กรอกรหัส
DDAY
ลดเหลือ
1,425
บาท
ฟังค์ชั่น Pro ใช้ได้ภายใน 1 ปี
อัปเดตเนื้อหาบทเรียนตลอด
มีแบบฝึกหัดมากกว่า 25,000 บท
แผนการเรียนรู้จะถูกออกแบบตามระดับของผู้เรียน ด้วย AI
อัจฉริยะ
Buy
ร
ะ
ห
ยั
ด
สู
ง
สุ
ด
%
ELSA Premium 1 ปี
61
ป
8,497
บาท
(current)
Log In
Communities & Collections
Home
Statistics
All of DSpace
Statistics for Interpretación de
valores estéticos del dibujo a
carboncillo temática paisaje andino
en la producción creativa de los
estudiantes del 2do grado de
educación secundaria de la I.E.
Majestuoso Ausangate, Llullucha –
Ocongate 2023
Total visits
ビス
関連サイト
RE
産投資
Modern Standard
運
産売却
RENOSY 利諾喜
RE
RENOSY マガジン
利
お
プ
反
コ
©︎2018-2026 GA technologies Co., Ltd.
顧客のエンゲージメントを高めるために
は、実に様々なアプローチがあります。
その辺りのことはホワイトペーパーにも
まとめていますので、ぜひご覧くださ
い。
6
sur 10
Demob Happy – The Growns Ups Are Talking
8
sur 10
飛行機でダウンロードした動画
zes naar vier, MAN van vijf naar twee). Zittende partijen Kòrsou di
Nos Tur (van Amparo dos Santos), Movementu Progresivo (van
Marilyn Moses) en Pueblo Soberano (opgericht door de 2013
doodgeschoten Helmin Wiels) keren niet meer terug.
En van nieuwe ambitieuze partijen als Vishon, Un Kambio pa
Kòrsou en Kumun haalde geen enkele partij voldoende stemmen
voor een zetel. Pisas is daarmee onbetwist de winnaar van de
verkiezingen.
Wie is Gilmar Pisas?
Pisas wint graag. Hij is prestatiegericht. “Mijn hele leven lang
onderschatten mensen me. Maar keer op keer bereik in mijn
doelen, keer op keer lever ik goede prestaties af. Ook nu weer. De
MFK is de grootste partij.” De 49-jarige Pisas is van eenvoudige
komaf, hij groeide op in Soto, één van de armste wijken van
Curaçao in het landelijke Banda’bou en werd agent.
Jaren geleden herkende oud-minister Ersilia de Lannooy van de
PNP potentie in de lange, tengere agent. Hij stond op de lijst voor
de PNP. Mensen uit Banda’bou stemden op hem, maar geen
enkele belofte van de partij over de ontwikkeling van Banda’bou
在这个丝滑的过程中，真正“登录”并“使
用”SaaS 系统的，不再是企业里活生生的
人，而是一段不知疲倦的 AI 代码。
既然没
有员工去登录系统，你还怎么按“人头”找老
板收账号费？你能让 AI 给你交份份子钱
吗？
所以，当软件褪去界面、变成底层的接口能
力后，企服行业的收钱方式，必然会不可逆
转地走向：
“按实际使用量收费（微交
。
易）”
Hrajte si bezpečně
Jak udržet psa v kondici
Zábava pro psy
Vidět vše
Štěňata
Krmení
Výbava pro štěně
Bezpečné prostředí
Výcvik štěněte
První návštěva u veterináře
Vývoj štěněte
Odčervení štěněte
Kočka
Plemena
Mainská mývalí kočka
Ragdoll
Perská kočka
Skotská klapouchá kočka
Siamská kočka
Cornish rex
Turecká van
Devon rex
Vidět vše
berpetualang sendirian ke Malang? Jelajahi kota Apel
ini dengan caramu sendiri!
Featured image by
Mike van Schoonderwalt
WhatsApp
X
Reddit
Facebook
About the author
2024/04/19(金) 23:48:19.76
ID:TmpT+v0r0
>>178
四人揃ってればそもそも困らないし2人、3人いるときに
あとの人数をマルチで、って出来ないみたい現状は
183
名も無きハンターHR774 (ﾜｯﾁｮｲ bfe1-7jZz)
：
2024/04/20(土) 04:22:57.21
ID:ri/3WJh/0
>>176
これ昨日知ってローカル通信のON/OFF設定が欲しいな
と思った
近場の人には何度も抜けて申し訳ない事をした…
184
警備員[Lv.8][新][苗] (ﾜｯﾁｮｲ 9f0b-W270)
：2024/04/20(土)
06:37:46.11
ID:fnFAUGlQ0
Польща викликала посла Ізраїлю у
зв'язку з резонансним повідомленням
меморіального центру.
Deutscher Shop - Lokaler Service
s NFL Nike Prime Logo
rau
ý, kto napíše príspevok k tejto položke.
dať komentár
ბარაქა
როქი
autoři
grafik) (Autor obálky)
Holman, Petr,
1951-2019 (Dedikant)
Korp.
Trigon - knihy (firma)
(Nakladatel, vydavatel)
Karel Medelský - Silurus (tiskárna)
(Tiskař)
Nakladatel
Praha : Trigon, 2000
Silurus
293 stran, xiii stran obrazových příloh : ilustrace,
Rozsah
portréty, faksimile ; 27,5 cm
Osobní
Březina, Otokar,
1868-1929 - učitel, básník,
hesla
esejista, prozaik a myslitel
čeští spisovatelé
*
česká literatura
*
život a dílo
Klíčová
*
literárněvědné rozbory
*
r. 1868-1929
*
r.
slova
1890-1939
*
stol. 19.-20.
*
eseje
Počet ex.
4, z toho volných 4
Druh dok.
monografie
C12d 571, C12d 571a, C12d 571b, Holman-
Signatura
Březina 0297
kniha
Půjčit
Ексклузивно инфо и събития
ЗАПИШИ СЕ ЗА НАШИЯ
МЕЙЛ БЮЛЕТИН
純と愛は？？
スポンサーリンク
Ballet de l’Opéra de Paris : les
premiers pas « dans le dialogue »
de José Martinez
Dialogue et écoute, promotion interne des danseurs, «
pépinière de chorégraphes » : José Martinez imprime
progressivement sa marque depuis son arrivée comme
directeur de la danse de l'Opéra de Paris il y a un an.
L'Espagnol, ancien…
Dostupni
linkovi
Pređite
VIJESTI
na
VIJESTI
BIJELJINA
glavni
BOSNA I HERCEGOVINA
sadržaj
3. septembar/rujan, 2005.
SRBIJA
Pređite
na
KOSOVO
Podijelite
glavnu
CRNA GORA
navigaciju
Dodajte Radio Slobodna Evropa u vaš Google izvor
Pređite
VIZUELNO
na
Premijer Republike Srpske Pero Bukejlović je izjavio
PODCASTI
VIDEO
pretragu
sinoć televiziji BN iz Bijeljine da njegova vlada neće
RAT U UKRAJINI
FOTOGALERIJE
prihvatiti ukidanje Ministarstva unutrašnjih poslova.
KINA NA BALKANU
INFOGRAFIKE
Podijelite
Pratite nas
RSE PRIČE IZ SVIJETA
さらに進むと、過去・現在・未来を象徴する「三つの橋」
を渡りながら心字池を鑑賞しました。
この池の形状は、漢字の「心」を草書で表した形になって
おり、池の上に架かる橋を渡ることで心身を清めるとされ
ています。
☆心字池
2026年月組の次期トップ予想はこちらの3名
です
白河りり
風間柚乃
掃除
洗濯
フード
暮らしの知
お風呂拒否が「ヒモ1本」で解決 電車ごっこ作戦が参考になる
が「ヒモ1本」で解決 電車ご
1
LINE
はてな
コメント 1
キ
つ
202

• TO-DO ITEM: Retype exactly the lines above, from the one with "C12d 571, C12d" through the one with "pépinière de chorégraphes", inclusive.

• RESPONSE FOR THIS EXERCISE:
C12d 571, C12d 571a, C12d 571b, Holman-
Signatura
Březina 0297
kniha
Půjčit
Ексклузивно инфо и събития
ЗАПИШИ СЕ ЗА НАШИЯ
МЕЙЛ БЮЛЕТИН
純と愛は？？
スポンサーリンク
Ballet de l’Opéra de Paris : les
premiers pas « dans le dialogue »
de José Martinez
Dialogue et écoute, promotion interne des danseurs, «
pépinière de chorégraphes » : José Martinez imprime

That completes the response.